Home > Ephemeris Program, ESA, JAXA, Mercury > 10/22/2021 – Ephemeris 3,001st post – Mercury is now visible in the morning before sunrise

10/22/2021 – Ephemeris 3,001st post – Mercury is now visible in the morning before sunrise

October 22, 2021

This is Bob Moler with Ephemeris for Friday, October 22nd. Today the Sun will be up for 10 hours and 38 minutes, setting at 6:46, and it will rise tomorrow at 8:09. The Moon, 2 days past full, will rise at 7:53 this evening.

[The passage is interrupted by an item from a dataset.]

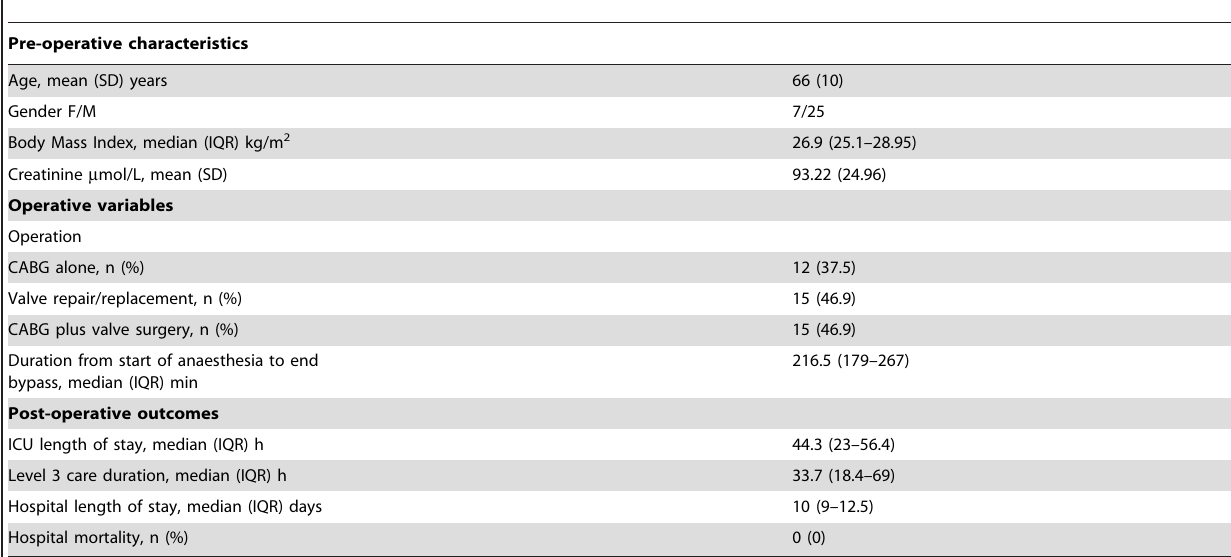
Table 1. Clinical and biochemical characteristics, operative variables and post-operative outcomes of study patients a .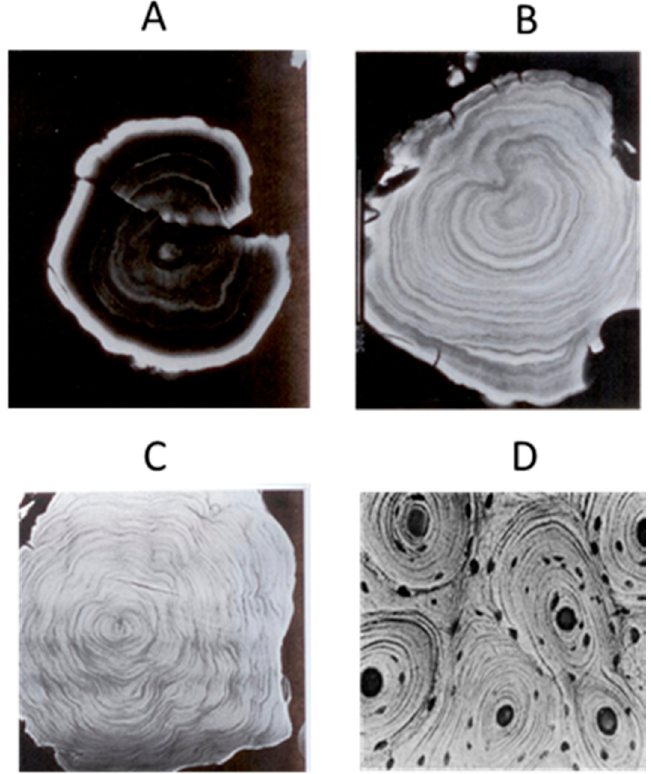
Figure 3. The laminated pineal gland calcification at different ages and their similarity to the osteons of compact bone. ( A ) Pineal calcification in 14 year old subject; ( B ) 47 year old; ( C ) 62 year old; ( D ) osteons; ( A – C ) were modified from Hermann et al. [239].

The planet Mercury is now visible on clear mornings, low in the east-southeastern sky after 7 am, and twilight gets too bright around 7:50 am. Tiny Mercury is the smallest planet, only 50% larger than our Moon. It looks a lot like our Moon, close up, all gray and covered in craters. But the resemblance is only skin deep. Before the Arecibo radio telescope could bounce radar pulses from the planet in the 1960s, we thought Mercury held one side pointed at the Sun and the other side eternally away. That wasn’t the case due to its elliptical orbit. It rotates in 59 days, two-thirds of its year of 88 days. This makes its solar day, noon to noon, last two of its years. The European BepiColombo mission to orbit Mercury just made its first pass of the planet.

Addendum

Mercury and its apparent orbit for 7:49 am tomorrow, October 23, 2021, two days before its greatest western elongation (separation from the Sun). Created using Stellarium.

BepiColombo at Mercury

BepiColombo takes a picture of Mercury on its first of 6 flybys, October 1st, before settling into orbit of the planet on December 5, 2025. BepiColombo is actually two spacecraft connected together, and parts of the other spacecraft will get into each other’s images until they separate. Credit: ESA/JAXA.